(Brano da esaminare)

▬▬▬▬▬▬▬▬▬▬

I centristi minacciano il divorzio da Crocetta D’Alia convoca i suoi per decidere sul futuro

I guai per il segretario del Pd Fausto Raciti sono ancora tutti all’orizzonte. A scatenare una nuova bufera politica è questa volta l’area centrista di Giampiero D’Alia che avrebbe deciso di non appoggiare il passo avanti di Rosario Crocetta, che ha avanzato la sua ricandidatura alla presidenza della Regione. I centristi si riuniranno a fine mese a Caltanissetta per decidere il proprio futuro. Il neonato movimento dei Centristi per l’Italia di Pierferdinando Casini, che sabato a Roma terrà la prima assemblea nazionale, si riorganizza anche a livello regionale: l’assise nissena, che dovrebbe tenersi nell’ultimo scorcio di febbraio, servirà a decidere non solo l’assetto regionale e ad analizzare la situazione politica in Sicilia, ma soprattutto a a valutare l’opportunità di continuare a sostenere l’esecutivo guidato da Crocetta. I centristi al momento hanno in giunta due assessori: Giovanni Pistorio alle Infrastrutture e Gianluca Micciché alla Famiglia.

D’Alia and company sembrano stufi del braccio di ferro in casa dem e soprattutto sono molto preoccupati dalla corsa in avanti del governatore e del suo nuovo movimento politico. Una prospettiva, quella di una nuova candidatura per Crocetta, rispetto alla quale D’Alia sembrerebbe assolutamente indisponibile. Ma a non convincere il leader dei centristi contribuirebbe anche la partita delle Amministrative di Palermo, a detta di molte voci interne al partito, «gestita con assoluta approssimazione».

Non è un caso che già questa mattina il segretario regionale del partito, il giovane Adriano Frinchi, abbia incontrato direttamente Fabio Giambrone, proprio per aprire un’interlocuzione diretta col sindaco uscente del capoluogo. Nei giorni scorsi il Pd aveva avanzato l’ipotesi di un listone unico di coalizione a sostegno di Orlando, immaginando però un momento di confronto con gli alleati rispetto a questa ipotesi. Ma ad oggi sembra che non sia arrivata alcuna convocazione per un vertice di coalizione su Palermo.

Ad ogni modo, il caso dei centristi si aggiunge agli screzi già avvenuti ieri durante il vertice Pd all’Ars. Una riunione ufficialmente convocata per discutere di Finanziaria, ma che è diventata un piccolo caso politico, facendo emergere tutti i mal di pancia in casa dem in vista della campagna elettorale per le regionali. A stretto giro, intanto, Raciti convocherà una direzione regionale per lavare i panni sporchi di casa propria. Ma anche davanti l’uscio i guai sembrano tutt’altro che risolti.

▬▬▬▬▬▬▬▬▬▬

(Informazioni estratte)

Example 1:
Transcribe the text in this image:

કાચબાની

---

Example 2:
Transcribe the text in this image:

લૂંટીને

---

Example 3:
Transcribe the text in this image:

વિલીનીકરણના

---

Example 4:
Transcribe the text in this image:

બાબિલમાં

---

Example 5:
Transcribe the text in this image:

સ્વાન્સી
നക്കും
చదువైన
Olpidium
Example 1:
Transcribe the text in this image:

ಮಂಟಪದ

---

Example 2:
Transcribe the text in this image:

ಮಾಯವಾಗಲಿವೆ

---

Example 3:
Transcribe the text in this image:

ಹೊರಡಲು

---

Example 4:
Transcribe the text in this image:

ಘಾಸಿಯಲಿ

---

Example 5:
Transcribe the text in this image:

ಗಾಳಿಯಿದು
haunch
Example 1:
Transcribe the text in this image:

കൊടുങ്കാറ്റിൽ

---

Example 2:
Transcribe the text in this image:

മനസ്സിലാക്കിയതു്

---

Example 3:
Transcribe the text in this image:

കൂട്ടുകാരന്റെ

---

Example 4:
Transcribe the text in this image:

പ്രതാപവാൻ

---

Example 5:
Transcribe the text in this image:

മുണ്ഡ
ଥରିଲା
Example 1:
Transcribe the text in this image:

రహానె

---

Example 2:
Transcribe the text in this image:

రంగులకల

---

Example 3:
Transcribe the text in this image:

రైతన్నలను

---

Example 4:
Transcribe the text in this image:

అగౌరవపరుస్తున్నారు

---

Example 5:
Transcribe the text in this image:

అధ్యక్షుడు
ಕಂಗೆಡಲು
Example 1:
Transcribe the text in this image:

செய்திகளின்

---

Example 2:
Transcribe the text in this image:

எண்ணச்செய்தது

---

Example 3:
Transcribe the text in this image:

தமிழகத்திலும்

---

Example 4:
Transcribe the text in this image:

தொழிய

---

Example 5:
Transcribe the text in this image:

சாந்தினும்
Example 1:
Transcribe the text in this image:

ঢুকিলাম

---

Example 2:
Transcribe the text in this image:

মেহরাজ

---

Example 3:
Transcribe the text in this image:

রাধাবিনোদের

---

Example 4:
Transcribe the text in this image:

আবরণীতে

▬▬▬▬▬▬▬▬▬▬

Secondo il brano, quali assessori hanno i centristi in giunta e di quali settori si occupano? Il materiale non ha alcun rapporto con il brano.

Giovanni Pistorio è assessore alle Infrastrutture e Gianluca Micciché alla Famiglia.